Task statement:
Report each line of the data that contains the string "Right".

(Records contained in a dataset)
---

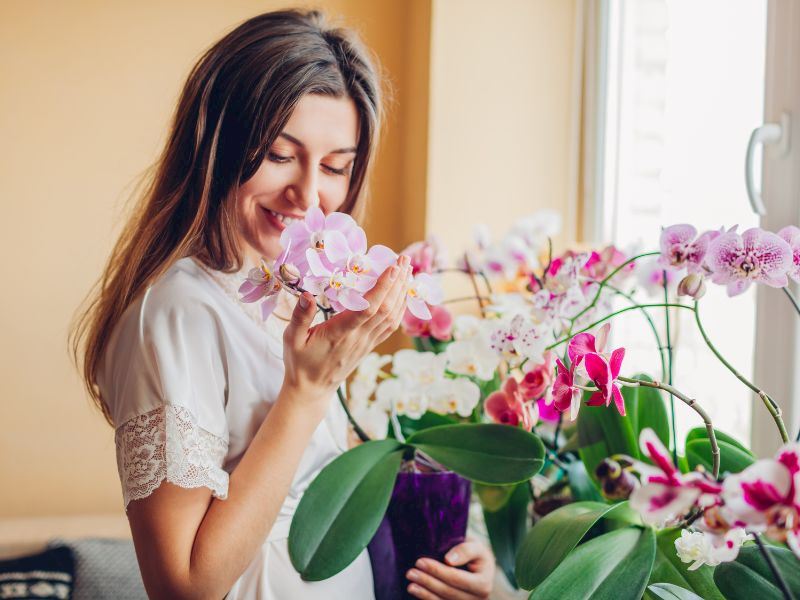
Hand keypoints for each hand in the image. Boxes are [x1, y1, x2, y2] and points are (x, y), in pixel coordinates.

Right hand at [281, 255, 410, 404]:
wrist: (312, 389)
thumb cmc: (300, 362)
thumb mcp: (291, 339)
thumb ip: (300, 317)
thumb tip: (306, 294)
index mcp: (340, 333)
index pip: (368, 308)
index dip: (383, 287)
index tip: (393, 267)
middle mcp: (359, 337)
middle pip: (386, 308)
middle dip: (398, 282)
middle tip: (404, 259)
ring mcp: (367, 342)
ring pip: (392, 316)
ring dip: (402, 292)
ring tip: (408, 270)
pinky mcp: (370, 345)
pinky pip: (391, 325)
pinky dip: (401, 308)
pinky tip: (403, 294)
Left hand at [406, 541, 494, 599]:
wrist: (479, 568)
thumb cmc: (475, 555)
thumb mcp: (476, 547)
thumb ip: (465, 550)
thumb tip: (449, 560)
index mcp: (483, 584)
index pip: (456, 578)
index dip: (437, 571)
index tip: (420, 562)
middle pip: (448, 592)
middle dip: (427, 582)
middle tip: (410, 573)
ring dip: (424, 594)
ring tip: (410, 585)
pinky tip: (417, 593)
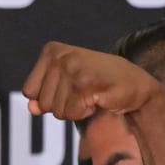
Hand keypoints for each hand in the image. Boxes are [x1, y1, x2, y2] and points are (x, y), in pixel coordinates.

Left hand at [22, 42, 159, 119]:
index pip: (29, 92)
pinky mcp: (87, 84)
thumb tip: (32, 108)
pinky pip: (74, 114)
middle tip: (84, 92)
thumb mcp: (66, 86)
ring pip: (58, 111)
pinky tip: (99, 98)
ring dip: (75, 110)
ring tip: (92, 94)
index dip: (49, 98)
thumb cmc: (99, 83)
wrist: (136, 85)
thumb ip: (44, 95)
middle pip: (43, 104)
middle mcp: (61, 57)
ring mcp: (74, 70)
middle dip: (63, 106)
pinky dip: (86, 113)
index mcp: (52, 51)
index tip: (69, 87)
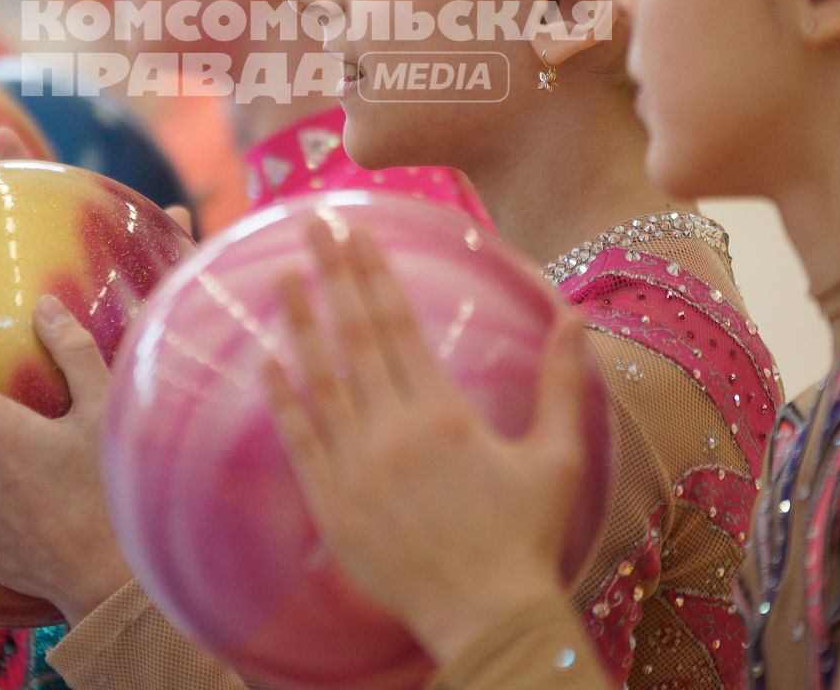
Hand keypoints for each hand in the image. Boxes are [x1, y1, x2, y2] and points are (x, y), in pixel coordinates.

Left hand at [264, 216, 593, 664]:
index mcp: (444, 414)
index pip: (397, 323)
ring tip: (282, 273)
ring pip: (319, 379)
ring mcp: (356, 467)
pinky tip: (264, 360)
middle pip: (355, 335)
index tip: (356, 230)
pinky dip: (280, 398)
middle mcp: (393, 431)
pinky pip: (299, 440)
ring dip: (298, 322)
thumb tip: (575, 317)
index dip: (372, 272)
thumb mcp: (557, 457)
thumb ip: (561, 383)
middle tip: (313, 223)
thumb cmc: (526, 538)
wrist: (485, 617)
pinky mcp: (332, 503)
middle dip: (333, 273)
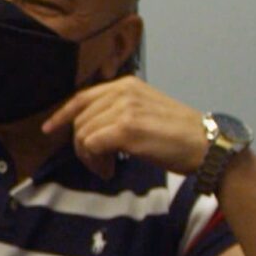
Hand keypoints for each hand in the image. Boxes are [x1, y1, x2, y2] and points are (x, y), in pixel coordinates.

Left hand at [40, 76, 208, 182]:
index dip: (62, 114)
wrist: (206, 144)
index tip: (49, 129)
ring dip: (89, 157)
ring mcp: (124, 108)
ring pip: (83, 134)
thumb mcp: (146, 112)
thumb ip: (119, 113)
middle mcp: (123, 91)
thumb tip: (90, 130)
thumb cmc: (180, 135)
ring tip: (107, 169)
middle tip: (99, 165)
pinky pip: (91, 145)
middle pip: (80, 119)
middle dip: (81, 146)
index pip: (82, 97)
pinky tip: (110, 171)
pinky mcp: (126, 128)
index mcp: (126, 85)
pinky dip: (95, 162)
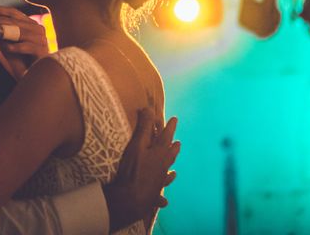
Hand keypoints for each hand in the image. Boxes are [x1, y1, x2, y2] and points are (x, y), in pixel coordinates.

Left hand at [0, 1, 48, 79]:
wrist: (34, 76)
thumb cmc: (19, 60)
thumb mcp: (7, 41)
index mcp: (30, 24)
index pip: (14, 13)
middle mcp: (38, 29)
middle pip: (15, 21)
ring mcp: (41, 40)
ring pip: (21, 32)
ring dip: (6, 32)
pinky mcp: (42, 52)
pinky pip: (27, 47)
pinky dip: (15, 47)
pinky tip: (5, 48)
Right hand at [103, 109, 179, 231]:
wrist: (132, 198)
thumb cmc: (133, 169)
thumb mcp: (137, 144)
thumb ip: (143, 127)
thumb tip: (149, 109)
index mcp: (160, 153)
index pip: (166, 136)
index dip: (170, 127)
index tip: (175, 119)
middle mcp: (163, 167)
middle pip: (170, 155)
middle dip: (173, 148)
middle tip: (178, 143)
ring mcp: (159, 182)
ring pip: (168, 175)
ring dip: (171, 172)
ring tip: (175, 171)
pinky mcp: (153, 195)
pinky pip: (159, 196)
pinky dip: (162, 198)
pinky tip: (164, 201)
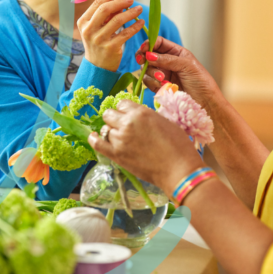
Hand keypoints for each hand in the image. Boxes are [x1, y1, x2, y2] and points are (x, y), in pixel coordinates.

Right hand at [77, 0, 144, 71]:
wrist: (98, 66)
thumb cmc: (98, 43)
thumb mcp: (96, 28)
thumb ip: (105, 15)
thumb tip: (120, 1)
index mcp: (83, 22)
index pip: (98, 4)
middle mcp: (89, 30)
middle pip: (106, 9)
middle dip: (120, 2)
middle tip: (131, 0)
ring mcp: (99, 39)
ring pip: (118, 20)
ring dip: (131, 13)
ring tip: (139, 9)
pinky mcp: (111, 48)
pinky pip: (126, 33)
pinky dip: (135, 26)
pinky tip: (141, 22)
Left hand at [88, 100, 203, 194]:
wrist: (178, 169)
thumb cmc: (178, 146)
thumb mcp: (165, 122)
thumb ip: (148, 117)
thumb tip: (138, 117)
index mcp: (141, 112)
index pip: (122, 104)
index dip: (125, 109)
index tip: (128, 115)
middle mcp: (127, 123)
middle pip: (109, 114)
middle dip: (115, 118)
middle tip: (123, 126)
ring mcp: (119, 140)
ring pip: (105, 129)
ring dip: (111, 131)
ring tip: (121, 138)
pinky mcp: (116, 155)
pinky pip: (97, 144)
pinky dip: (94, 139)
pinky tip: (94, 137)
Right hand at [135, 37, 221, 110]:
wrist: (204, 101)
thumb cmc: (200, 80)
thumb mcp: (186, 65)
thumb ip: (167, 59)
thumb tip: (149, 55)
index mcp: (175, 52)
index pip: (158, 43)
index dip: (149, 43)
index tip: (143, 49)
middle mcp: (167, 61)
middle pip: (148, 55)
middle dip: (145, 59)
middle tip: (144, 62)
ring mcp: (162, 74)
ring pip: (146, 69)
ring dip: (151, 73)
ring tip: (163, 79)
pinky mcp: (159, 86)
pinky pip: (148, 82)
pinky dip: (152, 83)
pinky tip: (163, 86)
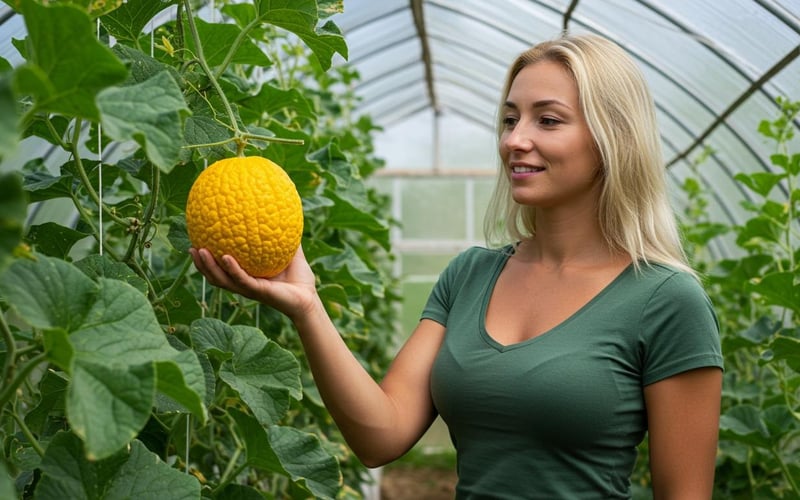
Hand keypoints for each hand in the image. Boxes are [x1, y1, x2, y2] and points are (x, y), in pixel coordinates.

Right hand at [189, 246, 318, 320]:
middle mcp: (244, 283)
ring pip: (222, 280)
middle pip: (215, 275)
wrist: (309, 298)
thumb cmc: (300, 277)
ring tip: (198, 252)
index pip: (221, 267)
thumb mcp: (291, 250)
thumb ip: (283, 233)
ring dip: (208, 267)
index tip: (197, 241)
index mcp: (247, 275)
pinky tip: (225, 257)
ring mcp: (249, 289)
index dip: (208, 258)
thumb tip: (281, 210)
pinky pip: (242, 280)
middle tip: (190, 248)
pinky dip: (232, 269)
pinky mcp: (258, 292)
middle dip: (200, 264)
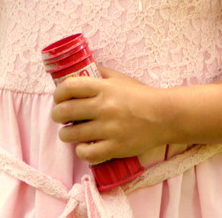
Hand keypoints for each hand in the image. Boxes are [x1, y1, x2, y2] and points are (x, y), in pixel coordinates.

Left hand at [49, 67, 167, 163]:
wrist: (165, 116)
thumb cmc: (140, 95)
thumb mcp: (119, 78)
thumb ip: (99, 72)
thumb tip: (78, 68)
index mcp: (104, 88)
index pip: (68, 87)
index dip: (57, 94)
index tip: (58, 98)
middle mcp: (104, 107)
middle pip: (64, 112)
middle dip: (57, 115)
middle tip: (60, 117)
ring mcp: (109, 129)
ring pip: (71, 135)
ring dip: (66, 134)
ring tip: (70, 133)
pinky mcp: (116, 148)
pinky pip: (87, 154)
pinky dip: (81, 151)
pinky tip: (84, 146)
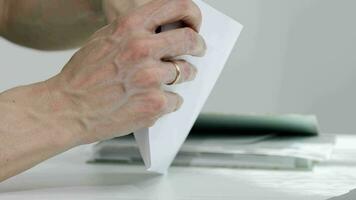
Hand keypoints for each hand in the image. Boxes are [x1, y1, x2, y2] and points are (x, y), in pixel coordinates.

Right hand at [46, 0, 205, 144]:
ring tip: (170, 81)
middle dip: (198, 46)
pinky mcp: (154, 103)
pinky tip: (154, 102)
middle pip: (190, 40)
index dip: (192, 15)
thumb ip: (135, 32)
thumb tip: (163, 31)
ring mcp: (150, 77)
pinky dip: (169, 102)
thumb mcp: (105, 39)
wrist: (66, 109)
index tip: (194, 24)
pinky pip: (176, 100)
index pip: (176, 6)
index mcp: (130, 26)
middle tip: (198, 50)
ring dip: (183, 77)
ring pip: (186, 72)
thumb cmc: (82, 77)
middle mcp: (142, 48)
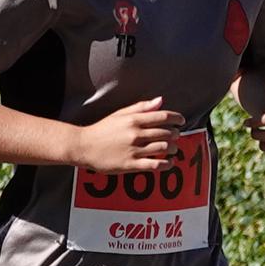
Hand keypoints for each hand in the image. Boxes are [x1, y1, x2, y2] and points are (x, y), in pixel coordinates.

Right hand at [70, 98, 190, 176]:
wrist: (83, 146)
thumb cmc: (102, 129)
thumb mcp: (120, 114)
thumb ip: (141, 107)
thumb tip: (160, 101)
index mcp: (133, 120)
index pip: (162, 117)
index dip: (176, 118)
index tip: (181, 121)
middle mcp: (135, 134)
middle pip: (166, 133)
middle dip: (175, 135)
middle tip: (176, 136)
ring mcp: (133, 150)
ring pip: (163, 148)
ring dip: (173, 149)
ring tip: (173, 149)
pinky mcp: (131, 164)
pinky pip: (155, 164)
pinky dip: (166, 164)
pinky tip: (169, 163)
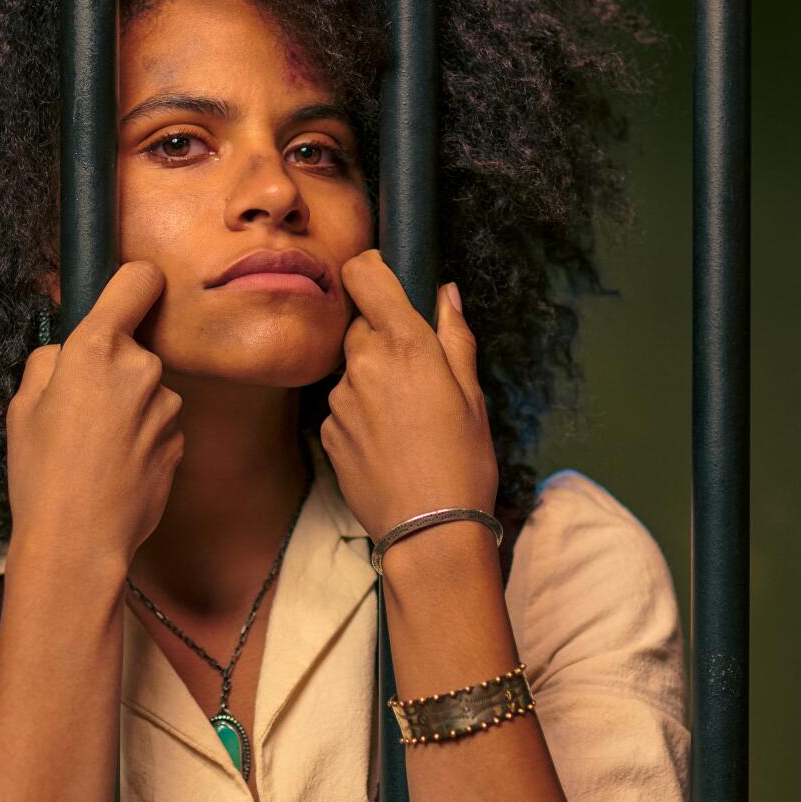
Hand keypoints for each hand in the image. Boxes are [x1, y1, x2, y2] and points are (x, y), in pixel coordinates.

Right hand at [4, 261, 183, 568]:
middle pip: (135, 347)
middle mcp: (141, 369)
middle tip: (79, 411)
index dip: (134, 283)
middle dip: (114, 368)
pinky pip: (158, 425)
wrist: (79, 543)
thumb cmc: (41, 474)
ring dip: (129, 408)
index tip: (126, 298)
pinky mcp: (180, 442)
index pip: (139, 280)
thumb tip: (68, 348)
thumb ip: (51, 360)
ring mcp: (167, 407)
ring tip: (94, 450)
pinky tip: (114, 470)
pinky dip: (141, 439)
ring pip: (147, 390)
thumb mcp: (22, 405)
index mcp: (96, 348)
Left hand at [318, 249, 499, 546]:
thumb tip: (445, 294)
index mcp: (404, 344)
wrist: (428, 531)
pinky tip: (388, 441)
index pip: (363, 273)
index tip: (387, 281)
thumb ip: (454, 337)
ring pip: (350, 368)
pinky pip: (341, 405)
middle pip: (359, 325)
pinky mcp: (327, 431)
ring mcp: (339, 399)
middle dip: (381, 336)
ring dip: (371, 378)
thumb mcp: (473, 395)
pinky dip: (360, 412)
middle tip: (414, 371)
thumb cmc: (463, 461)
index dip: (372, 270)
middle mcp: (363, 363)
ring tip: (405, 418)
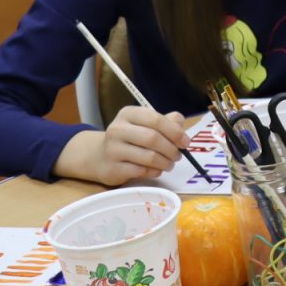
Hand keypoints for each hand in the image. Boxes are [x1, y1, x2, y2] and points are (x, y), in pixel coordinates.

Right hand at [54, 107, 189, 185]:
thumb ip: (167, 121)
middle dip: (171, 149)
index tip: (185, 142)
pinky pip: (141, 171)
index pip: (156, 119)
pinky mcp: (112, 168)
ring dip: (166, 163)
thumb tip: (180, 126)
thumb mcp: (146, 124)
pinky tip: (157, 170)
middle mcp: (117, 129)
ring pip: (149, 157)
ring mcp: (112, 149)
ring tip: (169, 164)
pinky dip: (154, 171)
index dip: (175, 132)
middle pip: (153, 138)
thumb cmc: (130, 138)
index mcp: (128, 114)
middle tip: (178, 155)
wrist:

---

Answer:
Right hand at [281, 255, 410, 404]:
Right hand at [103, 109, 179, 231]:
Right hand at [77, 0, 144, 71]:
Right hand at [135, 37, 221, 110]:
Right hand at [189, 246, 318, 320]:
Right hand at [46, 0, 205, 144]:
Right hand at [70, 98, 190, 176]:
Right hand at [4, 261, 183, 568]:
Right hand at [54, 107, 189, 185]:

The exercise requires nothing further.